While IPPs are exempt from the requirement to obtain a generation licence below 100 MW, further clarification is still needed on the requirement for IPPs to register with the National Energy Regulator of South Africa (Nersa).
“Nersa has published guidelines for the registration of small-scale embedded generation facilities. It’s likely that they will publish something similar for IPPs below 100 MW,” adds Brewis.
Municipalities
Amendments to the electricity regulations on new generation capacity, passed in October 2020, enable municipalities in good financial standing to develop their own power generation projects and/or to buy power from IPPs.
Municipalities like the City of Cape Town and eThekwini have sent out proposals for interested IPP investors to engage. These developments are still at the feasibility stage, but it demonstrates a recognition by municipalities that private generation and/or IPPs are part of their future.
“Contractual timeframes to financial close, COD and PPA approval are hugely dependent on the chosen technology and who the offtaker will ultimately be.

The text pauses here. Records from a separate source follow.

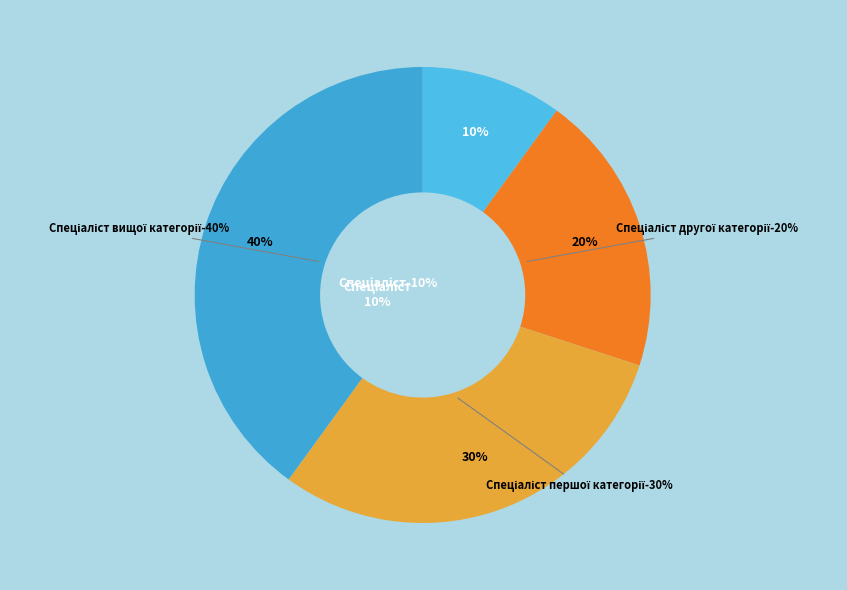

Does Спеціаліст account for over 50% of the chart?

No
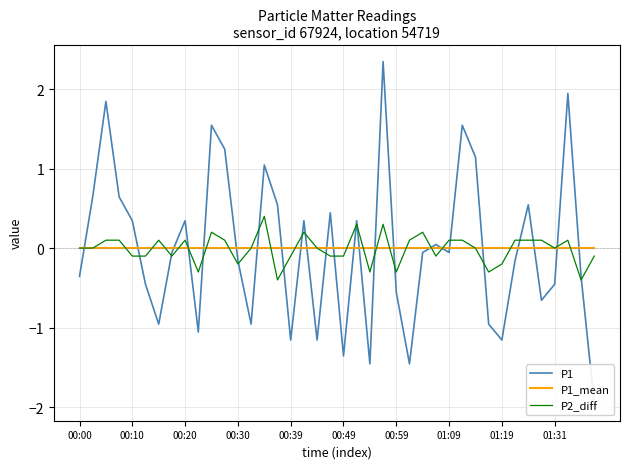

The P1_mean series shows 0.0 at 01:31. True or false?

True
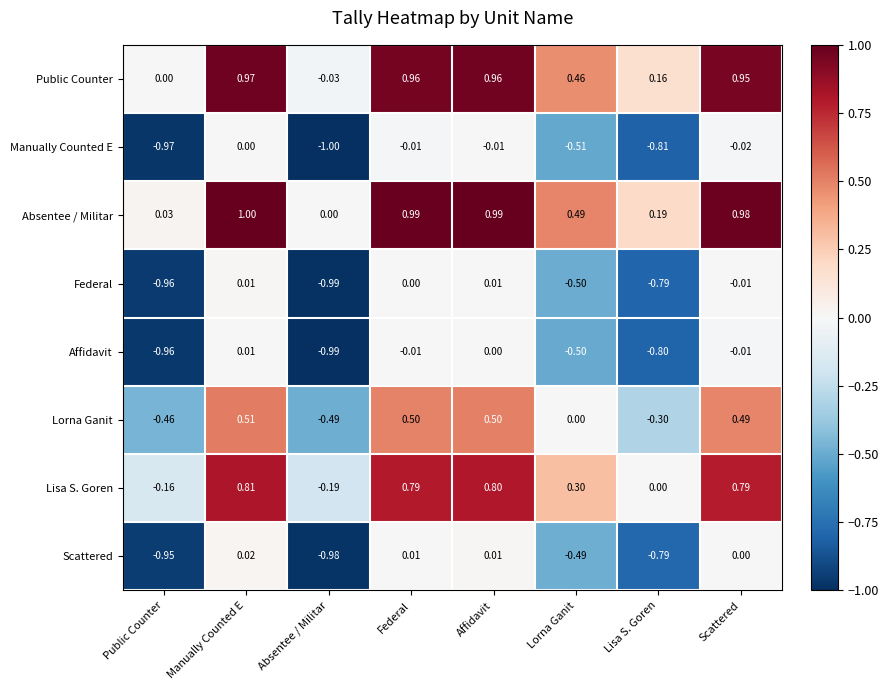

At which category is the sum across all series the highest?

Manually Counted E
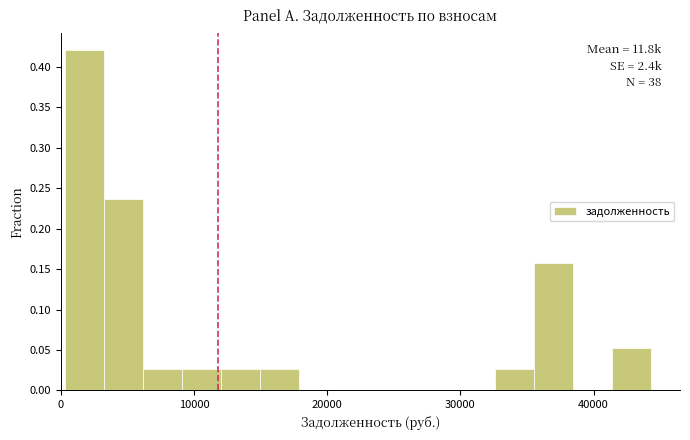

Around what value on the x-axis is the tallest bar? Give the approximate position of its centre, as read against the axis.

2000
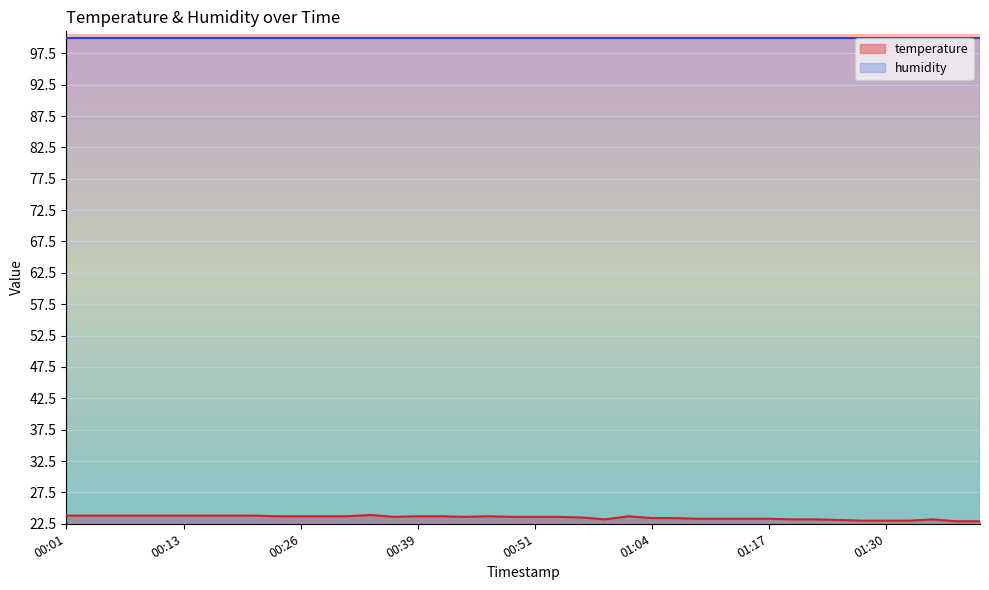

What position from the right is 01:14?

11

PPPs are an option, as well as build, own, operate and transfer schemes, but the present regulatory hurdles are immense and time-consuming. The reality is that it’s up to IPPs to fill the gap right now, but that comes with conditions,” Brewis adds.
Funding and PPAs
At present, bulk power supply agreements are run through Eskom, or municipal power utilities. For IPPs, a key factor is to ensure that their generation and revenue projections are achievable, and that there is no contractual risk should curtailment (or load-shedding) occur.
“In most cases, an IPP will probably not operate on an autonomous, localised grid. So, if there’s a significant risk of curtailment, that will present a major hurdle in getting to the point of financial close,” Van Niekerk points out.
Historically, municipalities buy electricity from Eskom and resell to local end-users. Electricity is also one of the main revenue sources for municipalities. For this reason, IPP tariff structures will inevitably have to be structured so that municipalities receive some form of financial compensation, such as via a levy. This would probably include a capacity charge to help fund the maintenance of the municipal distribution network.
“It’s uncharted territory, as is the recommended approach in future when it comes to managing residential and commercial rooftop solar installations. These continue to grow in number as consumers seek off-grid solutions in the wake of constant Eskom power outages. Using smart technologies, homes and businesses might also be able to sell surplus power back to the grid. How this might work in practice still needs to be determined,” Van Niekerk explains.
“Either way, it’s all about scalability and the urgent need for decentralisation and deregulation of the electricity sector, so South Africa can meet its sustainability objectives with affordable power,” Van Niekerk concludes.